C’est entendu : l’expression historique « droits de l’homme » pose problème à une large part de la population francophone, du fait de la polysémie du mot « homme » qui peut désigner tout individu de l’espèce humaine, ou bien — selon l’acception qu’on lui accorde — exclure les femmes, les enfants et les non-binaires. Historiquement, c’est bien la mise en œuvre des « droits de l’Homme » qui a permis de promouvoir les droits de tous les êtres humains, sans aucune exception. Cependant, pour certains, l’universalité des droits n’est pas suffisamment explicite dans cette locution. Notre société évolue, nos ressentis évoluent, notre langue évolue, il est normal d’accompagner ce mouvement.
L’expression la plus courante qui tend à supplanter « droits de l’homme » dans le monde francophone, notamment sous l’influence anglo-saxonne, est « droits humains », calquée sur l’anglais « human rights ». Pour autant faut-il se résoudre à adopter cette expression ?
Passer de « droits de l’Homme » à « droits humains » change profondément la structure même de l’expression, comme si on passait de « Président de la République » à « Président républicain » : dans la locution historique, « de l’Homme » est un génitif (à sens possessif) ; il signifie que les droits appartiennent à l’Homme, que l’être humain a des droits. Loin de cette idée, « humains » est un adjectif qualificatif, il décline la typologie des droits. Dès lors ce basculement introduit une dissonance cognitive vertigineuse. Quelques exemples :
Parler de droits « humains » implique qu’il y ait des droits « inhumains ». Lesquels ?
L’expression « droits humains » correspond à une traduction littérale de l’anglais « human rights », qui ne retranscrit pas clairement la signification originelle. Traduire « human rights » par « droits humains » revient à traduire « silver mine » par « mine argentée » plutôt que « mine d’argent ».
Nous devrions être cohérents : faudra-t-il adopter les expressions « droits féminins » ou « droits enfantins » ? Les droits de la défense deviendront-ils des « droits défensifs » ?
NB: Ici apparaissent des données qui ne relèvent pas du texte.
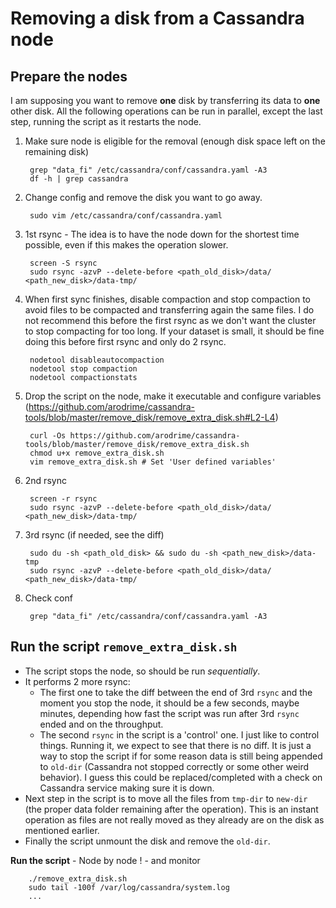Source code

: # Removing a disk from a Cassandra node

## Prepare the nodes

I am supposing you want to remove **one** disk by transferring its data to **one** other disk.
All the following operations can be run in parallel, except the last step, running the script as it restarts the node.

1. Make sure node is eligible for the removal (enough disk space left on the remaining disk)

        grep "data_fi" /etc/cassandra/conf/cassandra.yaml -A3
        df -h | grep cassandra

2. Change config and remove the disk you want to go away.

        sudo vim /etc/cassandra/conf/cassandra.yaml

3. 1st rsync - The idea is to have the node down for the shortest time possible, even if this makes the operation slower.

        screen -S rsync
        sudo rsync -azvP --delete-before <path_old_disk>/data/ <path_new_disk>/data-tmp/

4. When first sync finishes, disable compaction and stop compaction to avoid files to be compacted and transferring again the same files. I do not recommend this before the first rsync as we don't want the cluster to stop compacting for too long. If your dataset is small, it should be fine doing this before first rsync and only do 2 rsync.

        nodetool disableautocompaction
        nodetool stop compaction
        nodetool compactionstats

5. Drop the script on the node, make it executable and configure variables (https://github.com/arodrime/cassandra-tools/blob/master/remove_disk/remove_extra_disk.sh#L2-L4)

        curl -Os https://github.com/arodrime/cassandra-tools/blob/master/remove_disk/remove_extra_disk.sh
        chmod u+x remove_extra_disk.sh
        vim remove_extra_disk.sh # Set 'User defined variables'

6. 2nd rsync

        screen -r rsync
        sudo rsync -azvP --delete-before <path_old_disk>/data/ <path_new_disk>/data-tmp/

7. 3rd rsync (if needed, see the diff)

        sudo du -sh <path_old_disk> && sudo du -sh <path_new_disk>/data-tmp
        sudo rsync -azvP --delete-before <path_old_disk>/data/ <path_new_disk>/data-tmp/

8. Check conf

        grep "data_fi" /etc/cassandra/conf/cassandra.yaml -A3

## Run the script `remove_extra_disk.sh`

* The script stops the node, so should be run *sequentially*.
* It performs 2 more rsync:
    * The first one to take the diff between the end of 3rd `rsync` and the moment you stop the node, it should be a few seconds, maybe minutes, depending how fast the script was run after 3rd `rsync` ended and on the throughput.
    * The second `rsync` in the script is a 'control' one. I just like to control things. Running it, we expect to see that there is no diff. It is just a way to stop the script if for some reason data is still being appended to `old-dir` (Cassandra not stopped correctly or some other weird behavior). I guess this could be replaced/completed with a check on Cassandra service making sure it is down.
* Next step in the script is to move all the files from `tmp-dir` to `new-dir` (the proper data folder remaining after the operation). This is an instant operation as files are not really moved as they already are on the disk as mentioned earlier.
* Finally the script unmount the disk and remove the `old-dir`.

**Run the script** - Node by node ! - and monitor

        ./remove_extra_disk.sh
        sudo tail -100f /var/log/cassandra/system.log
        ...
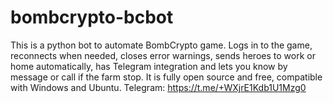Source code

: # bombcrypto-bcbot
This is a python bot to automate BombCrypto game.  Logs in to the game, reconnects when needed, closes error warnings, sends heroes to work or home automatically, has Telegram integration and lets you know by message or call if the farm stop.  It is fully open source and free, compatible with Windows and Ubuntu.  Telegram: https://t.me/+WXjrE1Kdb1U1Mzg0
Les « droits naturels » ne désignent pas les droits de la nature, mais les droits dont, par nature, les êtres humains sont pourvus. Logiquement, les « droits humains » seraient donc les droits dont, par la volonté des humains, leurs bénéficiaires peuvent se prévaloir. Mais comment sont choisis ces bénéficiaires ?
Ainsi l’expression « droits humains » n’a pas la même structure ni, partant, la même signification que « droits de l’Homme ».
Le constat actuel est pourtant que la locution « droits humains » tend à s’imposer. Choisir de remplacer ou compléter l’expression trop ambiguë « droits de l’Homme » par l’expression confuse et xyloglotte « droits humains » ne ferait que déplacer le problème. Il faut une autre réponse.
Plusieurs expressions sont possibles : droits de l’Humain, droits des humains, droits de l’être humain, droits de l’humanité… L’essentiel est de conserver le génitif « droits de... » dans l’expression que nous utiliserons.
Signons ensemble cette pétition et adoptons, dans notre langue usuelle, une expression vraiment inclusive qui revendiquera et garantira réellement nos droits pour tous les êtres humains. En paraphant la pétition, chaque signataire peut proposer en commentaire une expression qui lui paraît appropriée.
Nous faisons appel aux décideurs, élus, journalistes, auteurs et défenseurs des droits, pour utiliser une expression qui reflète la réalité de nos droits et pas un franglais médiocre.